Washington DC July 11, 2005; The AIADA newsletter reported that as more and more automakers work to bring consumers certified pre-owned vehicles -- those that have passed the manufacturer’s rigorous inspections -- consumer advocates and lawmakers are claiming that buyers are being overcharged in some cases for vehicles that aren’t significantly different from ordinary used cars that haven’t gone through this type of testing.

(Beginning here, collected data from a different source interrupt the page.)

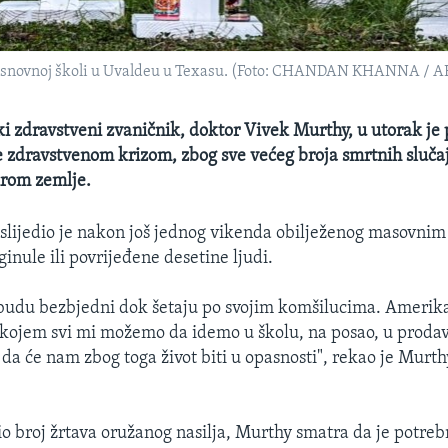
osnovnoj školi u Uvaldeu u Texasu. (Foto: CHANDAN KHANNA / A
i zdravstveni zvaničnik, doktor Vivek Murthy, u utorak je 
e zdravstvenom krizom, zbog sve većeg broja smrtnih slučaj
irom zemlje.
slijedio je nakon još jednog vikenda obilježenog masovni
inule ili povrijeđene desetine ljudi.
 budu bezbjedni dok šetaju po svojim komšilucima. Amerika
kojem svi mi možemo da idemo u školu, na posao, u prodav
da će nam zbog toga život biti u opasnosti", rekao je Murth
io broj žrtava oružanog nasilja, Murthy smatra da je potr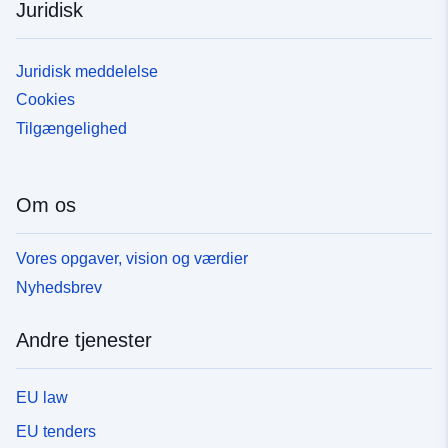
Juridisk
Juridisk meddelelse
Cookies
Tilgængelighed
Om os
Vores opgaver, vision og værdier
Nyhedsbrev
Andre tjenester
EU law
EU tenders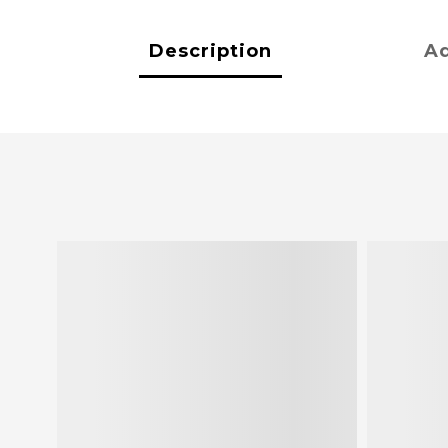
Description
Ad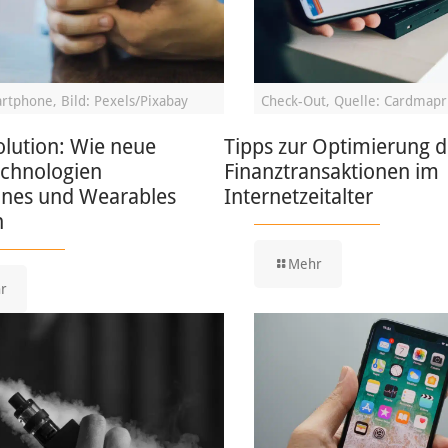
rtphone, Bild: Pexels/Pixabay
Check-Out, Quelle: Cardmapr
lution: Wie neue
Tipps zur Optimierung d
echnologien
Finanztransaktionen im
nes und Wearables
Internetzeitalter
n
Mehr
r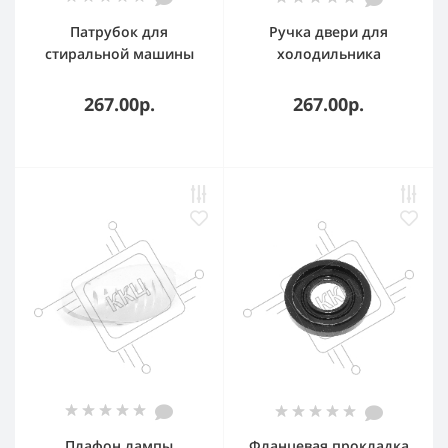
Патрубок для
Ручка двери для
стиральной машины
холодильника
Samsung RBH000SA
универсальная WL501
SU3100 DС62-10305A
267.00р.
267.00р.
большой
Плафон лампы
Фланцевая прокладка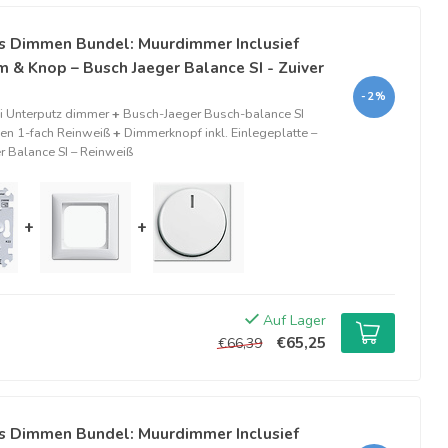
s Dimmen Bundel: Muurdimmer Inclusief
 & Knop – Busch Jaeger Balance SI - Zuiver
-2%
 Unterputz dimmer
+
Busch-Jaeger Busch-balance SI
n 1-fach Reinweiß
+
Dimmerknopf inkl. Einlegeplatte –
 Balance SI – Reinweiß
+
+
Auf Lager
€65,25
€66,39
s Dimmen Bundel: Muurdimmer Inclusief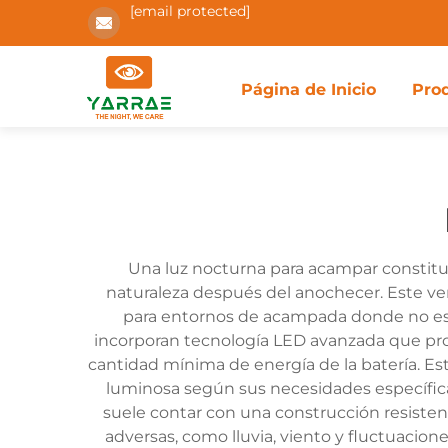
[email protected]
Página de Inicio
Pro
Una luz nocturna para acampar constituye
naturaleza después del anochecer. Este ver
para entornos de acampada donde no est
incorporan tecnología LED avanzada que pro
cantidad mínima de energía de la batería. Estos
luminosa según sus necesidades específicas
suele contar con una construcción resisten
adversas, como lluvia, viento y fluctuaci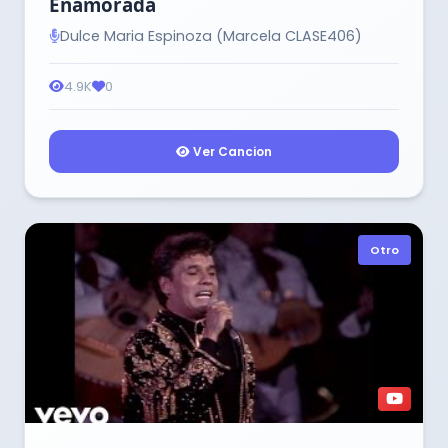
Enamorada
Dulce Maria Espinoza (Marcela CLASE406)
4.9K
0
Ver Cancion
Otro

According to a report in The Wall Street Journal, Dozens of lawsuits filed across the country over the past few years have begun to raise questions about used-car certification practices, “which can vary significantly among brands and dealerships.” Just last month, a lawsuit filed in California’s Superior Court against Ford and one of its dealerships in Southern California, claimed the automaker’s certified used car program included “misleading advertising and unfair pricing.” The lawsuit, filed in California Superior Court, is seeking class-action status.

Another suit filed late last year in the same court against DaimlerChrysler AG and a Chrysler dealership, also seeks class-action status, alleging “consumers are being sold used rental cars through Chrysler’s Five-Star Certified Pre-Owned certification program but that dealers don’t always disclose the fact -- an issue because rental cars typically command a lower resale value than normal used cars.” Pushed by consumer advocates, lawmakers in California have gone so far to attach a bill to the broader “Car Buyer’s Bill of Rights” that would “tighten the definition of what can be advertised as "certified pre-owned,” and among other things, would make it illegal to sell any car with prior known frame damage as a certified used car.

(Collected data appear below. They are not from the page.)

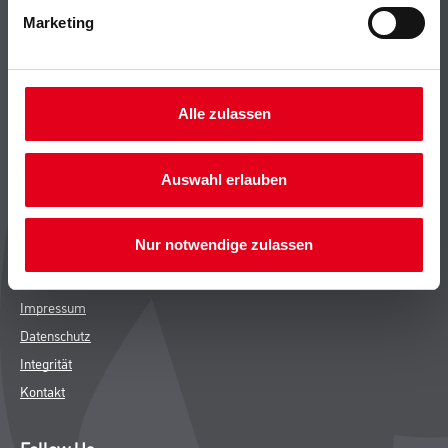
Leistungen
Marketing
Händler
Sortiment
M-Plus
Alle zulassen
Karriere
FAQ
Auswahl erlauben
Rechtliches
Nur notwendige zulassen
AGB
Nutzungsbedingungen
Impressum
Datenschutz
Integrität
Kontakt
Follow Us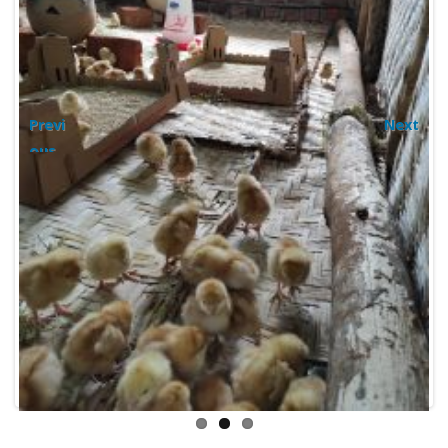
Previ
Next
ous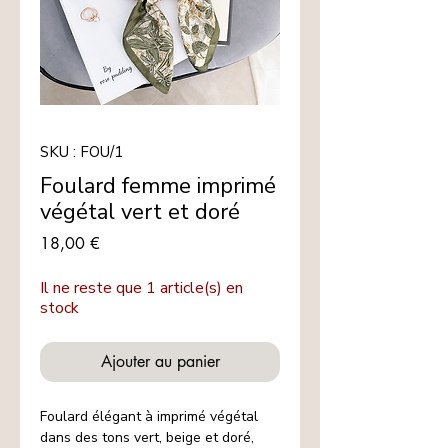
SKU : FOU/1
Foulard femme imprimé
végétal vert et doré
Prix
18,00 €
Il ne reste que 1 article(s) en
stock
Ajouter au panier
Foulard élégant à imprimé végétal
dans des tons vert, beige et doré,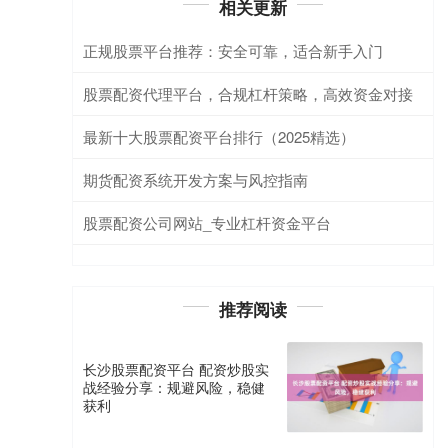
相关更新
正规股票平台推荐：安全可靠，适合新手入门
股票配资代理平台，合规杠杆策略，高效资金对接
最新十大股票配资平台排行（2025精选）
期货配资系统开发方案与风控指南
股票配资公司网站_专业杠杆资金平台
推荐阅读
长沙股票配资平台 配资炒股实
战经验分享：规避风险，稳健
获利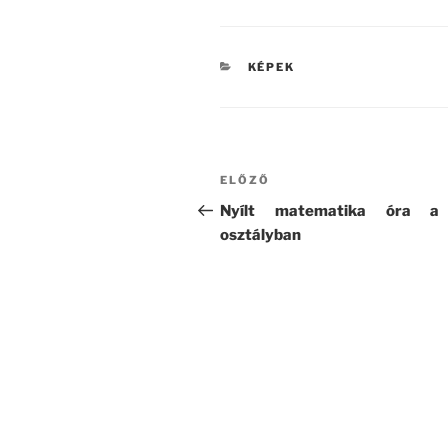
KATEGÓRIÁK
KÉPEK
Bejegyzés
Korábbi
ELŐZŐ
navigáció
bejegyzés
Nyílt matematika óra a
osztályban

In January, Massachusetts lawmakers introduced a similar piece of legislation.” More from the Journal: “On average this year, certified used cars are selling for about $951 more than a noncertified used car, according to data from Leedom & Associates.” Along with a rigorous point inspection, most manufacturer-backed certification programs will also offer a warranty, although they vary widely in coverage and criteria for selecting cars.